A discussão dos honorários teve origem em ação de cobrança proposta pelo Atlético Mineiro. O clube dizia que as empresas rés assinaram contrato preliminar, em 1999, para explorar imagens, patrocínios e direitos de transmissão televisiva, mas descumpriram o acordo. Por isso, queria receber indenização estimada em R$ 47 milhões, além do arbitramento de danos morais.

Os pedidos, porém, foram rejeitados em primeiro grau, pois o juízo entendeu que as empresas não poderiam ser responsabilizadas pelo negócio frustrado. Assim, o Atlético ficou obrigado a pagar honorários de R$ 5 mil para os advogados de cada ré — no TJ-MG, o valor subiu para R$ 50 mil. As empresas recorreram, considerando a quantia baixa, enquanto o clube alegou enriquecimento ilícito para as partes e violação aos princípios da proporcionalidade e da razoabilidade.

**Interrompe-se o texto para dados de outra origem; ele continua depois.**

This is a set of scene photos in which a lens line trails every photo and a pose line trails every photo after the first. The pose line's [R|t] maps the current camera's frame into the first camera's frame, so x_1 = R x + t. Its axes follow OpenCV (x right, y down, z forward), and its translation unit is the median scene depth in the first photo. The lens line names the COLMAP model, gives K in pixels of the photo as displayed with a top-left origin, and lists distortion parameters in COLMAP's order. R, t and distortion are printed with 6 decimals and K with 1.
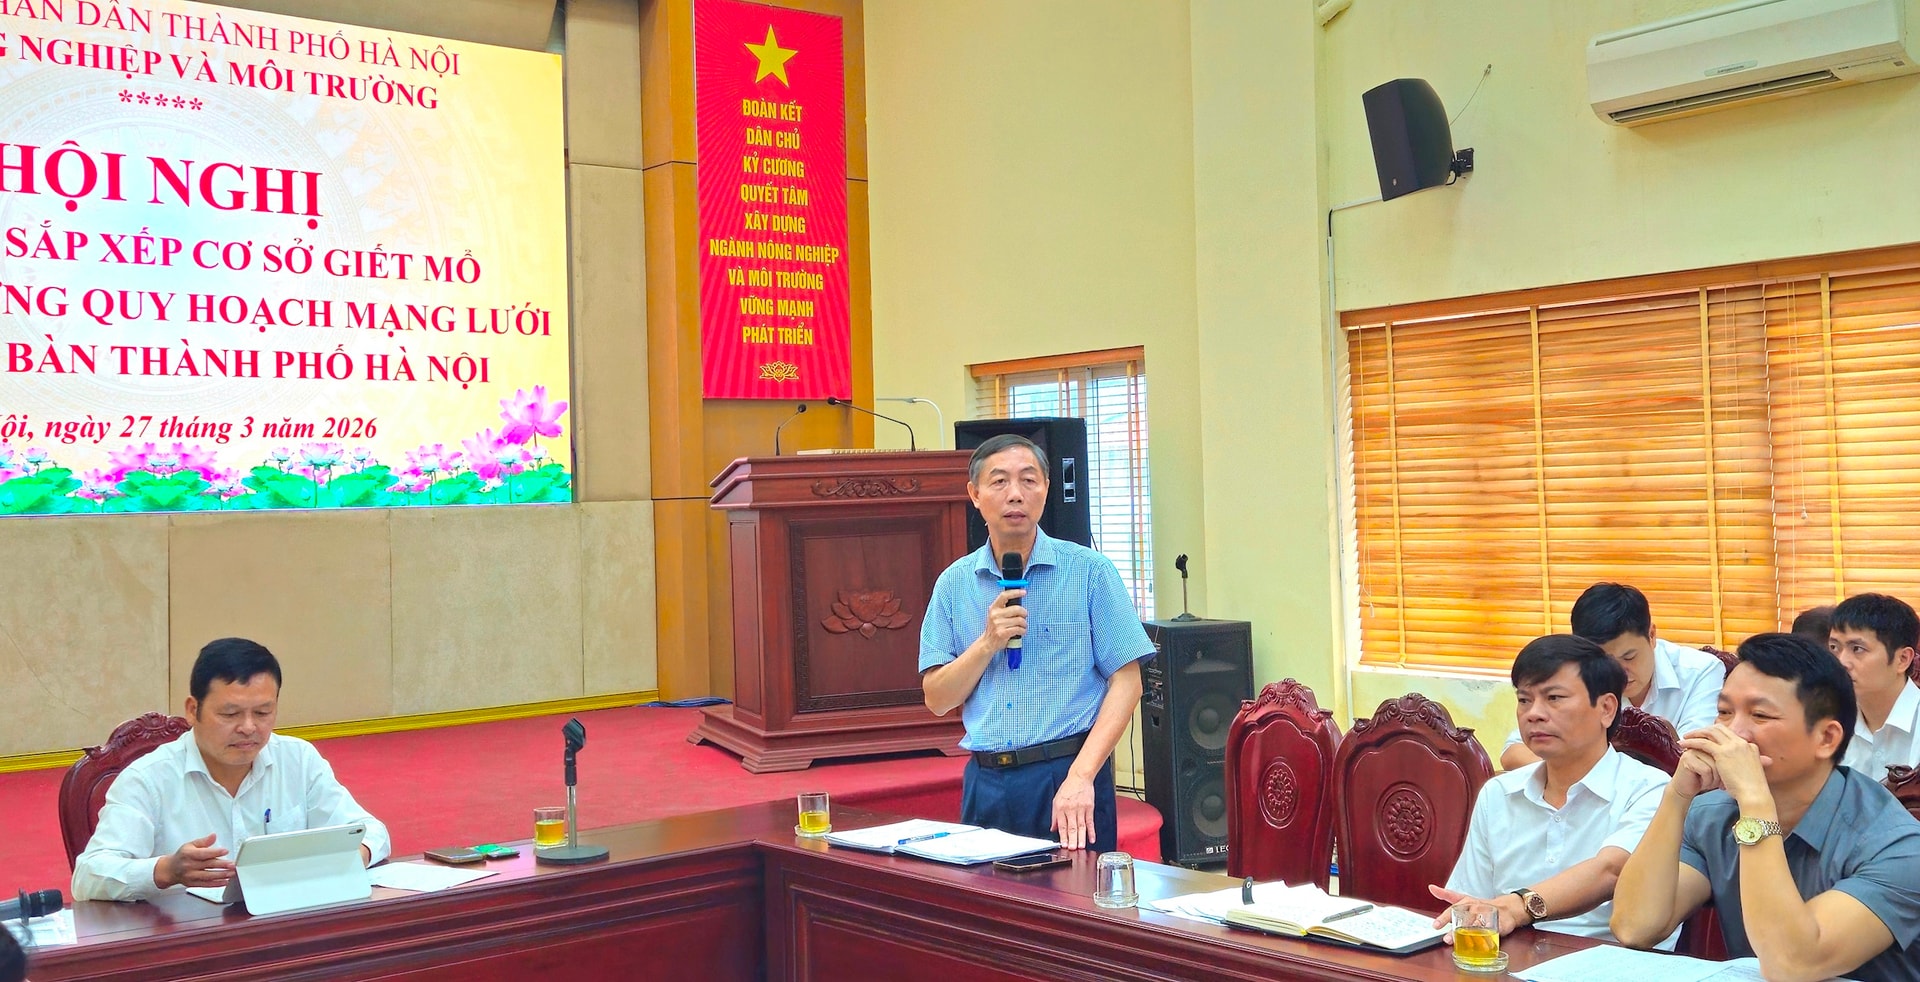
lens RADIAL K [[1933.7, 0, 964.8], [0, 1933.7, 429.1], [0, 0, 1]] dist [0.041281, 0.000000]
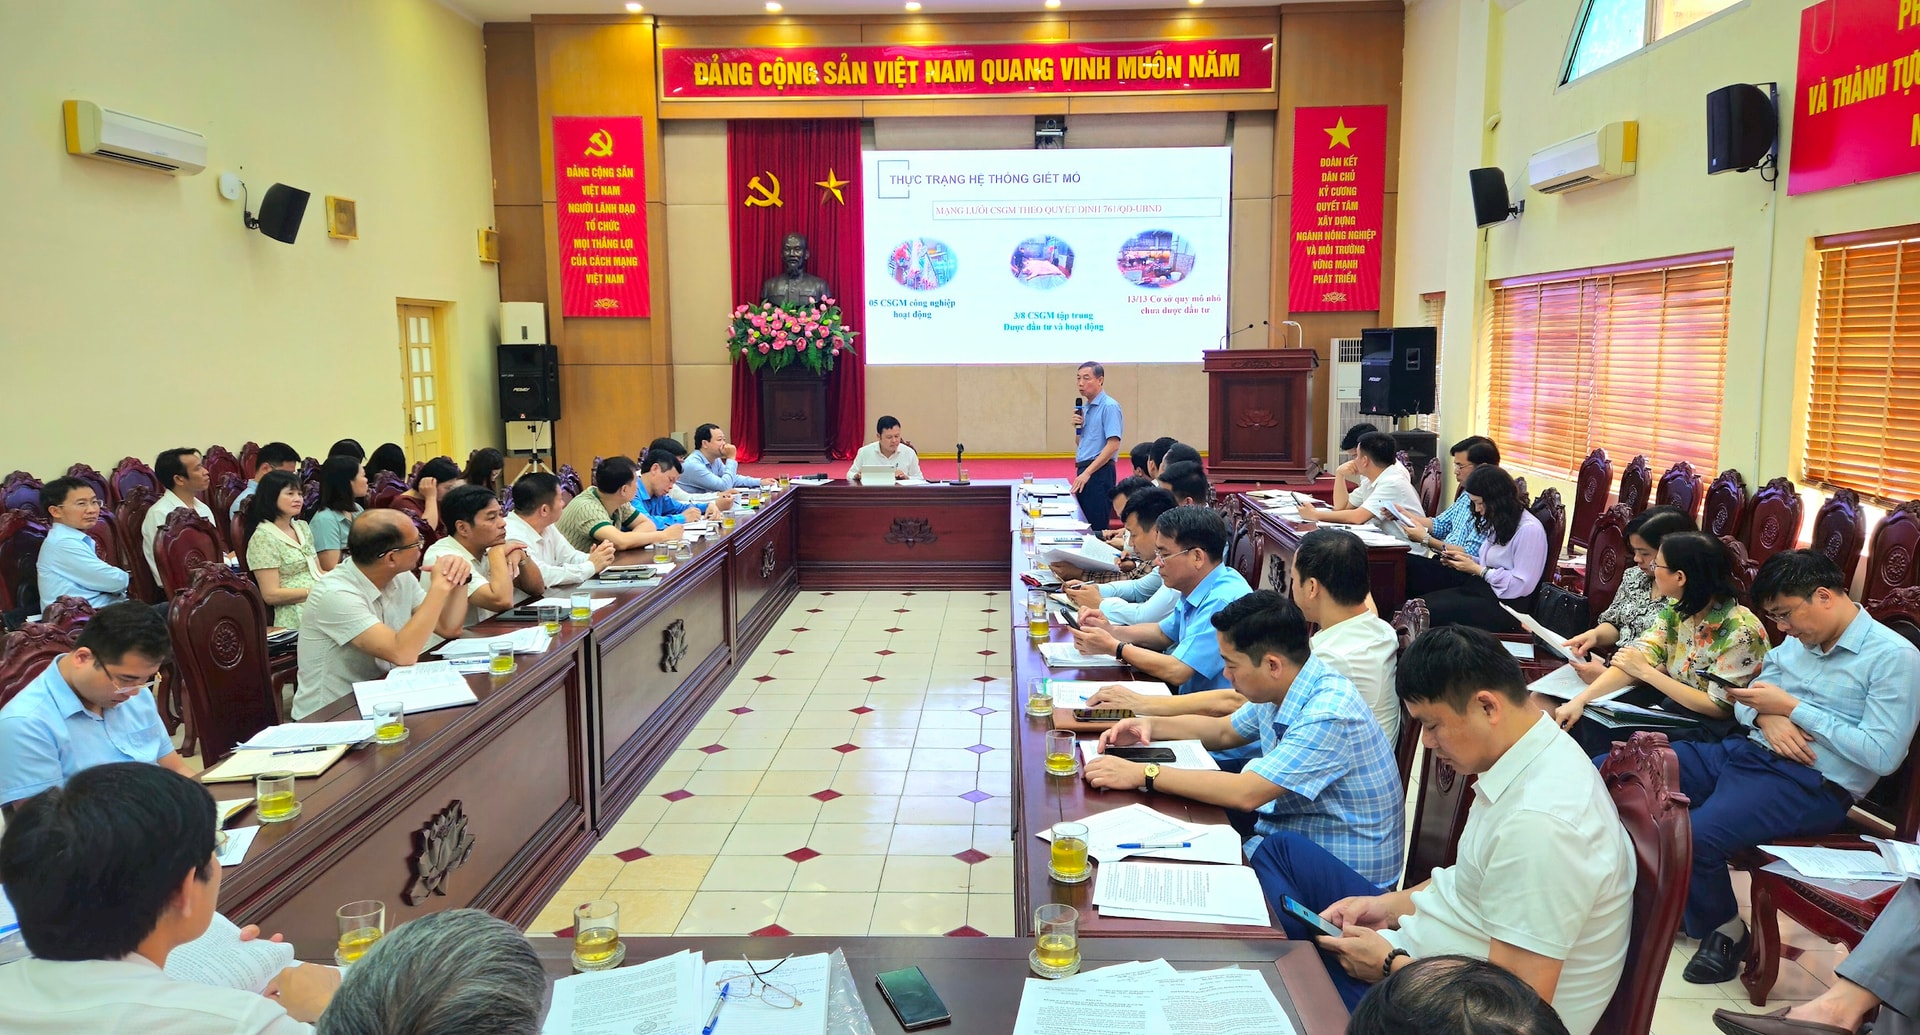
lens RADIAL K [[1244.9, 0, 949.4], [0, 1244.9, 519.9], [0, 0, 1]] dist [0.044011, -0.000843]
pose [[0.745741, 0.114159, -0.656382, 0.560747], [0.011708, 0.982813, 0.184234, -0.054170], [0.666133, -0.145076, 0.731588, -0.285971]]
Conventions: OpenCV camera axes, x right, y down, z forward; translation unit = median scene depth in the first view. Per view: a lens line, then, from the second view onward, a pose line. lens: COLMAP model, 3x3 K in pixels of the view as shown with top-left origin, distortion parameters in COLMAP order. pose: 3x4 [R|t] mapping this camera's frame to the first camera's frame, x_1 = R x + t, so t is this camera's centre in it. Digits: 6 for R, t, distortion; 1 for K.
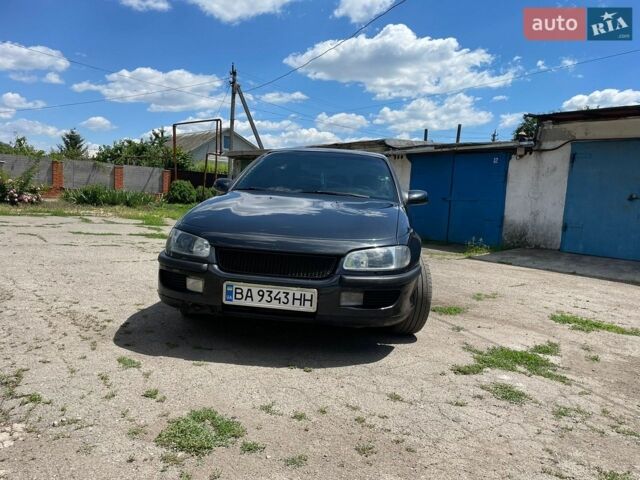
lens RADIAL K [[485.8, 0, 306.1], [0, 485.8, 241.7], [0, 0, 1]] dist [0.080007, -0.118031]
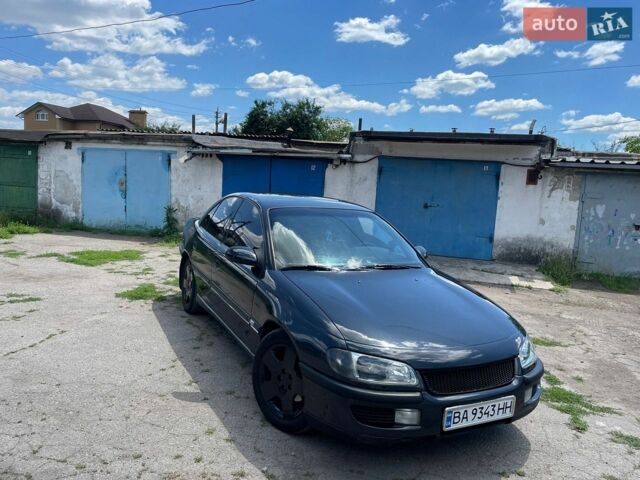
lens RADIAL K [[485.8, 0, 306.1], [0, 485.8, 241.7], [0, 0, 1]] dist [0.080007, -0.118031]
pose [[0.829628, -0.080384, 0.552499, -0.263725], [0.042255, 0.995783, 0.081428, -0.098270], [-0.556715, -0.044209, 0.829526, 0.106697]]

Para o relator do caso, ministro Moura Ribeiro, as verbas não poderiam ser consideradas exorbitantes. Ao contrário, precisavam remunerar de forma digna o trabalho advocatício. Ele fixou honorários em R$ 400 mil, no total, equivalente a 0,85% do valor da causa fixado na ação. O voto foi acompanhado por unanimidade, e o acórdão ainda não foi publicado. Com informações da Assessoria de Imprensa do STJ.

REsp 1.440.723

Revista Consultor Jurídico, 3 de outubro de 2016, 18h30

Comentários de leitores

8 comentários

E a parte lesada?

Mestre-adm (Outros)

Os honorários de sucumbência não deveriam servir para indenizar os gastos que a parte lesada teve com seu advogado durante todo esse tempo. Ou será que o causídico trabalhou de graça?

acabou

Prisco (Advogado Autônomo)

Ainda bem que o novo CPC acabou com esse tipo de "arbitramento equitativo" (que sempre descambou em irrisão de honorários). Agora, nos termos do art. 85 do NCPC, em casos desse tipo, o juiz está obrigado a conceder de 10% a 20% sobre o proveito econômico. Ou seja, na hipótese noticiada, se se aplicasse o novo Código, os advogados de cada um dos réus ganhariam, no mínimo, R$ 4,7 milhões (10% de R$ 47 milhões). Aí sim o galo seria depenado (e com razão).

Omissão na defesa da classe

Marcos Alves Pintar (Advogado Autônomo - Previdenciária)

Ainda assim, pelo que foi dito na reportagem, os honorários continuaram sendo aviltados apesar do aumento. E a OAB?